Dhanjal is confident that the U.K. has a high chance of out-competing its continental neighbors, as it possesses a centuries-old heritage in financial services, a deep talent pool and experience from all over the world across the financial sector and startups. In his opinion, the U.K. is unwilling to adopt the general spirit of EU regulations, and that is good news for the country.
“Now that the shackles of the EU have been removed through Brexit, the U.K. can accelerate through the gears in becoming a world leader in crypto innovation and adoption,” he said.
Gilbert Hill, the chief strategy officer at blockchain-based data aggregation platform Pool, told Cointelegraph that U.K. authorities are genuine in their efforts to create a haven for starting and scaling crypto companies, but, in his estimate, not all of them are efficient.
In particular, he finds the current regulatory sandbox inflexible and said that it has rejected two-thirds of applicants, which has already resulted in a drain of some of the best projects to the European mainland.
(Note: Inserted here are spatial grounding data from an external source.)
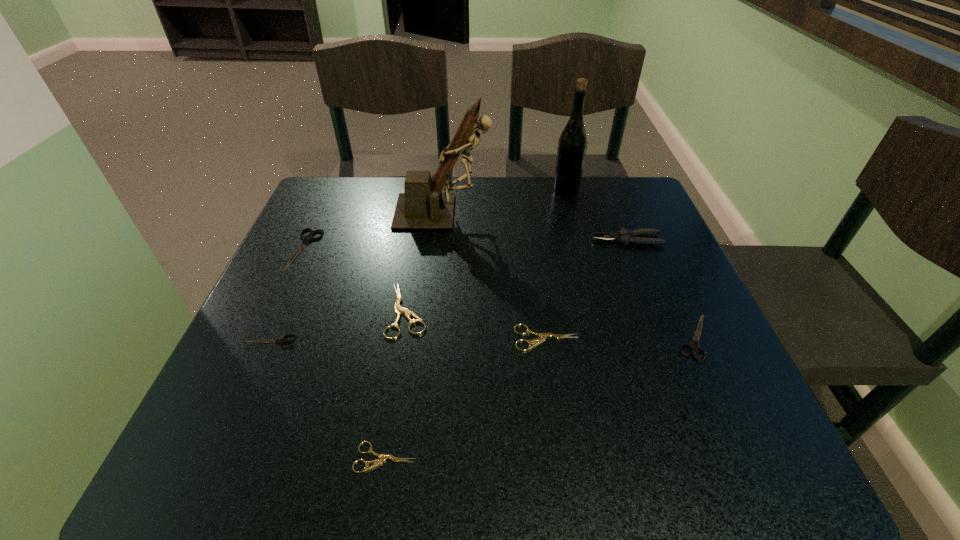
This screenshot has height=540, width=960. Identify the location of black shears that can be found as the third closest to the seventh shortest object. (282, 341).

Locate which beige shears ranks in proximity to the smallest black shears. Please provide its 2D coordinates. Your answer should be formatted as a tuple, i.e. [(x, y)], where the tuple contains the x and y coordinates of a point satisfying the conditions above.

[(399, 310)]

This screenshot has width=960, height=540. In order to click on the closest beige shears relative to the rightmost black shears in this screenshot , I will do `click(544, 336)`.

Image resolution: width=960 pixels, height=540 pixels. What are the coordinates of `free space in the image that satisfies the following two spatial constraints: 1. on the front-facing side of the figurine; 2. on the front side of the biggest beige shears` in the screenshot? It's located at (433, 310).

At what (x,y) coordinates should I click in order to perform the action: click on vacant space that satisfies the following two spatial constraints: 1. on the front side of the biggest black shears; 2. on the left side of the biggest beige shears. Please return your answer as a coordinate pair (x, y). The width and height of the screenshot is (960, 540). Looking at the image, I should click on (277, 310).

You are a GUI agent. You are given a task and a screenshot of the screen. Output one action in this format:
    pyautogui.click(x=<x>, y=<y>)
    Task: Click on the blank space that satisfies the following two spatial constraints: 1. on the front side of the second smallest black shears; 2. on the left side of the beer bottle
    
    Given the screenshot: What is the action you would take?
    pyautogui.click(x=605, y=337)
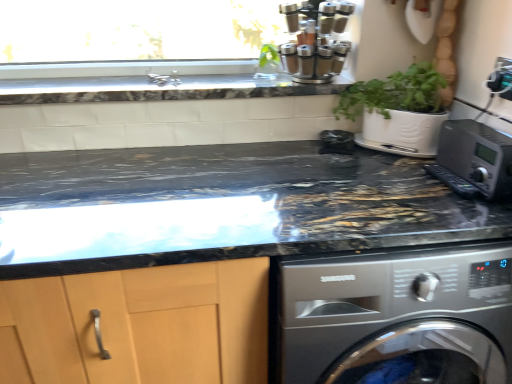
Question: Considering the relative sizes of black marble countertop at upper center, which is the first countertop from top to bottom, and green leafy plant at upper center in the image provided, is black marble countertop at upper center, which is the first countertop from top to bottom, taller than green leafy plant at upper center?

Choices:
 (A) no
 (B) yes

Answer: (A)

Question: Is black marble countertop at upper center, which is the first countertop from top to bottom, smaller than green leafy plant at upper center?

Choices:
 (A) yes
 (B) no

Answer: (B)

Question: Is black marble countertop at upper center, marked as the 2th countertop in a bottom-to-top arrangement, aimed at green leafy plant at upper center?

Choices:
 (A) no
 (B) yes

Answer: (A)

Question: Does black marble countertop at upper center, marked as the 2th countertop in a bottom-to-top arrangement, lie behind green leafy plant at upper center?

Choices:
 (A) no
 (B) yes

Answer: (A)

Question: Is black marble countertop at upper center, marked as the 2th countertop in a bottom-to-top arrangement, looking in the opposite direction of green leafy plant at upper center?

Choices:
 (A) no
 (B) yes

Answer: (A)

Question: Is black marble countertop at upper center, which is the first countertop from top to bottom, inside the boundaries of green leafy plant at upper center, or outside?

Choices:
 (A) inside
 (B) outside

Answer: (B)

Question: Based on their sizes in the image, would you say black marble countertop at upper center, which is the first countertop from top to bottom, is bigger or smaller than green leafy plant at upper center?

Choices:
 (A) small
 (B) big

Answer: (B)

Question: Based on their positions, is black marble countertop at upper center, marked as the 2th countertop in a bottom-to-top arrangement, located to the left or right of green leafy plant at upper center?

Choices:
 (A) right
 (B) left

Answer: (B)

Question: Relative to green leafy plant at upper center, is black marble countertop at upper center, marked as the 2th countertop in a bottom-to-top arrangement, in front or behind?

Choices:
 (A) behind
 (B) front

Answer: (B)

Question: Is green leafy plant at upper center taller or shorter than metallic silver microwave at right?

Choices:
 (A) tall
 (B) short

Answer: (B)

Question: From a real-world perspective, relative to metallic silver microwave at right, is green leafy plant at upper center vertically above or below?

Choices:
 (A) above
 (B) below

Answer: (A)

Question: Looking at their shapes, would you say green leafy plant at upper center is wider or thinner than metallic silver microwave at right?

Choices:
 (A) wide
 (B) thin

Answer: (B)

Question: From the image's perspective, is green leafy plant at upper center positioned above or below metallic silver microwave at right?

Choices:
 (A) above
 (B) below

Answer: (A)

Question: Is satin silver spice rack at upper center taller or shorter than metallic silver microwave at right?

Choices:
 (A) short
 (B) tall

Answer: (B)

Question: Would you say satin silver spice rack at upper center is to the left or to the right of metallic silver microwave at right in the picture?

Choices:
 (A) left
 (B) right

Answer: (A)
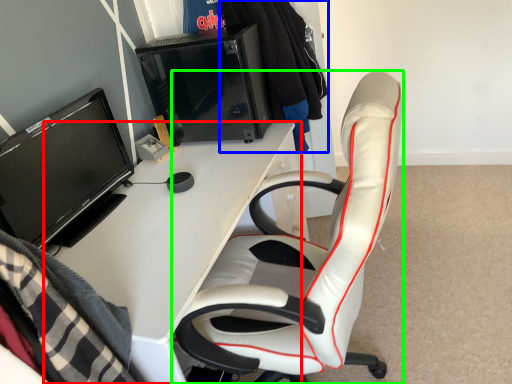
Question: Considering the real-world distances, which object is farthest from desk (highlighted by a red box)? clothing (highlighted by a blue box) or chair (highlighted by a green box)?

Choices:
 (A) clothing
 (B) chair

Answer: (A)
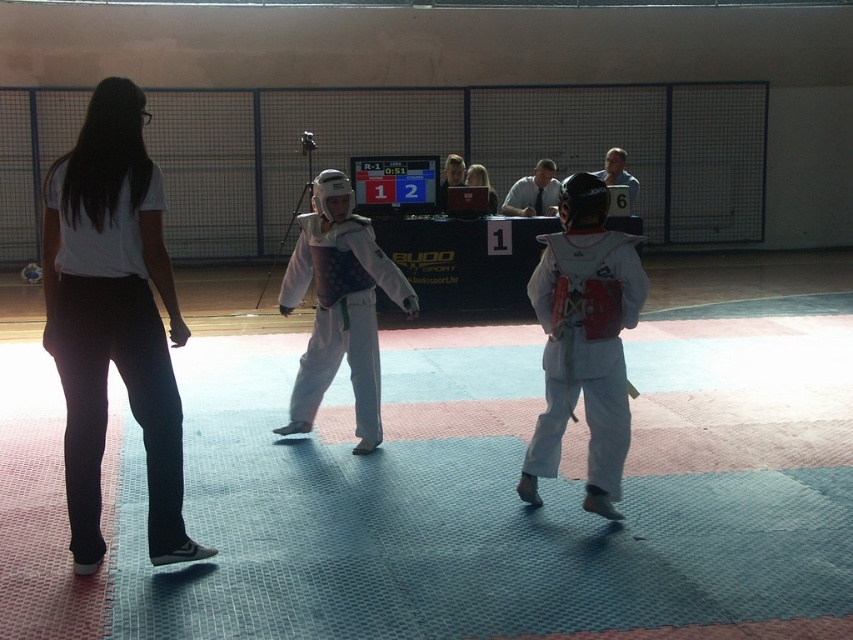
You are a photographer positioned at the back of the judo mat. You need to capture a clear photo of both the white matte pants at left and the white matte karate uniform at center. Which object will appear larger in your photo?

The white matte pants at left will appear larger in the photo because it is closer to the viewer than the white matte karate uniform at center.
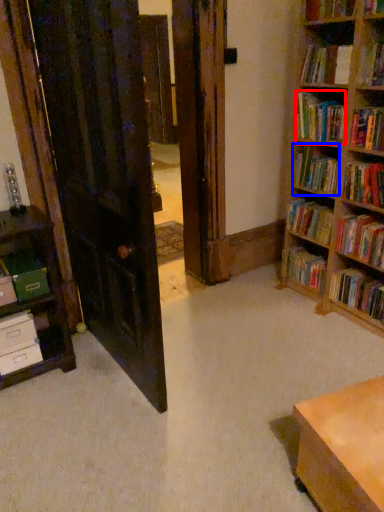
Question: Which point is closer to the camera, book (highlighted by a red box) or book (highlighted by a blue box)?

Choices:
 (A) book
 (B) book

Answer: (A)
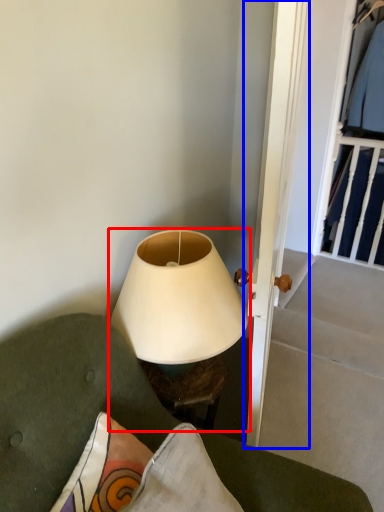
Question: Which object appears closest to the camera in this image, lamp (highlighted by a red box) or door (highlighted by a blue box)?

Choices:
 (A) lamp
 (B) door

Answer: (B)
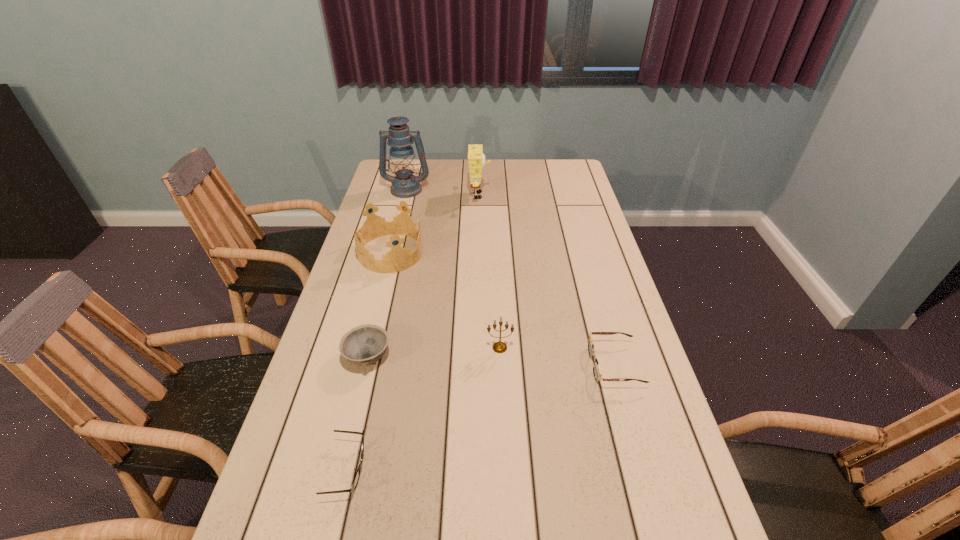
At what (x,y) coordinates should I click in order to perform the action: click on free space between the sponge and the bowl. Please return your answer as a coordinate pair (x, y). Image resolution: width=960 pixels, height=540 pixels. Looking at the image, I should click on (423, 276).

Where is `free space between the right spectacles and the candelabrum`? Image resolution: width=960 pixels, height=540 pixels. free space between the right spectacles and the candelabrum is located at coordinates (557, 356).

At what (x,y) coordinates should I click in order to perform the action: click on free space between the sponge and the third shortest object. Please return your answer as a coordinate pair (x, y). The width and height of the screenshot is (960, 540). Looking at the image, I should click on (423, 276).

Identify the location of vacant space in between the right spectacles and the sponge. (547, 280).

Identify the location of free space between the left spectacles and the sixth shortest object. The width and height of the screenshot is (960, 540). (414, 333).

The height and width of the screenshot is (540, 960). Identify the location of free space that is in between the third shortest object and the tallest object. (387, 273).

Locate an element on the screen. The image size is (960, 540). free spot between the fifth nearest object and the bowl is located at coordinates (379, 305).

Where is `vacant space that's between the right spectacles and the fourth tallest object`? The image size is (960, 540). vacant space that's between the right spectacles and the fourth tallest object is located at coordinates (557, 356).

Locate an element on the screen. Image resolution: width=960 pixels, height=540 pixels. vacant space that's between the fourth shortest object and the fifth nearest object is located at coordinates (444, 300).

Point out which object is positioned as the fourth nearest to the nearest object. Please provide its 2D coordinates. Your answer should be formatted as a tuple, i.e. [(x, y)], where the tuple contains the x and y coordinates of a point satisfying the conditions above.

[(398, 258)]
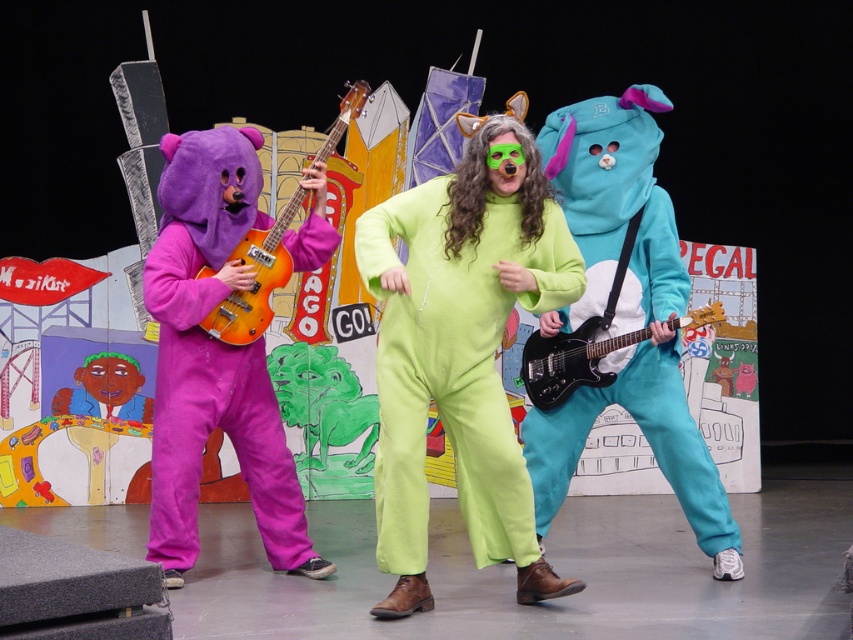
Question: Can you confirm if green fleece jumpsuit at center is positioned below purple fleece bear at left?

Choices:
 (A) yes
 (B) no

Answer: (A)

Question: Which point is closer to the camera?

Choices:
 (A) purple fleece bear at left
 (B) black glossy electric guitar at center
 (C) green fleece jumpsuit at center

Answer: (C)

Question: Which object is the farthest from the purple fleece bear at left?

Choices:
 (A) orange glossy guitar at left
 (B) black glossy electric guitar at center

Answer: (B)

Question: Can you confirm if green fleece jumpsuit at center is positioned to the left of purple fleece bear at left?

Choices:
 (A) no
 (B) yes

Answer: (A)

Question: Estimate the real-world distances between objects in this image. Which object is farther from the green fleece jumpsuit at center?

Choices:
 (A) purple fleece bear at left
 (B) black glossy electric guitar at center
 (C) teal plush onesie at center
 (D) orange glossy guitar at left

Answer: (D)

Question: Does green fleece jumpsuit at center come in front of black glossy electric guitar at center?

Choices:
 (A) yes
 (B) no

Answer: (A)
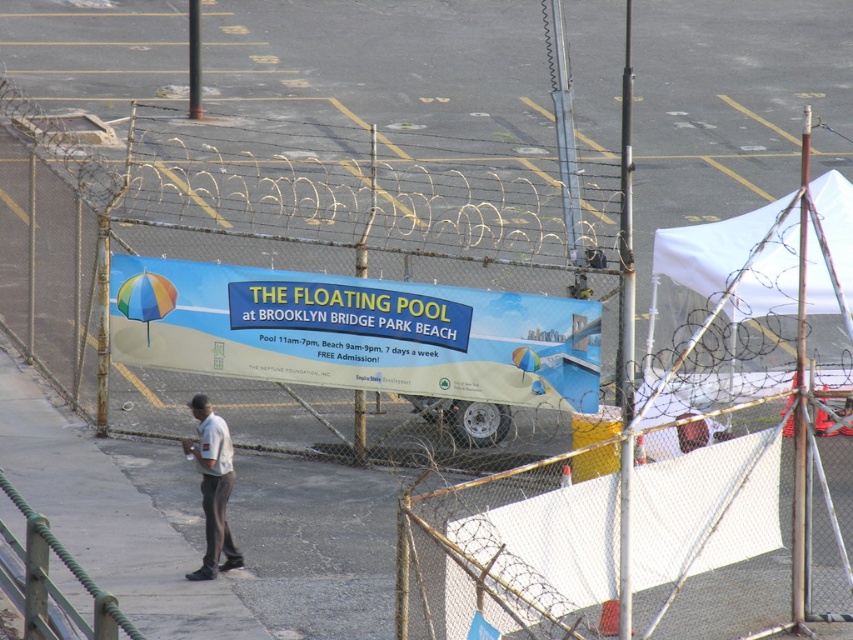
Between white fabric canopy at upper right and white cotton shirt at center, which one has less height?

white cotton shirt at center is shorter.

Can you confirm if white fabric canopy at upper right is wider than white cotton shirt at center?

Yes.

Between point (717, 232) and point (199, 438), which one is positioned behind?

The point (717, 232) is behind.

Image resolution: width=853 pixels, height=640 pixels. Identify the location of white fabric canopy at upper right. (732, 262).

Who is more distant from viewer, (242, 333) or (834, 246)?

The point (834, 246) is more distant.

You are a GUI agent. You are given a task and a screenshot of the screen. Output one action in this format:
    pyautogui.click(x=<x>, y=<y>)
    Task: Click on the blue glossy sign at center
    
    Given the screenshot: What is the action you would take?
    pyautogui.click(x=355, y=332)

At what (x,y) coordinates should I click in order to perform the action: click on blue glossy sign at center. Please return your answer as a coordinate pair (x, y). Looking at the image, I should click on (355, 332).

Measure the distance from rusty chain-link fence at center to blue glossy sign at center.

6.45 feet

Does rusty chain-link fence at center appear on the right side of blue glossy sign at center?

Hill also emphasized the strong sides of the European approach:
“In a nutshell, the EU is putting data reform at the heart of its strategy with the aim of busting silos worth 300 billion euro a year, and a set of new laws covering everything from AI through to internet gatekeepers and data unions, all a new source of high-quality intel to build better Web3 products.”
To become a future leader, Hill stated, the U.K. needs the same degree of political will “shown on the mainland” and to break free from the inflexible FCA/sandbox model. Hopefully, the spirit of competition and the urge to justify its separation from the continent will help the nation to make the right decisions.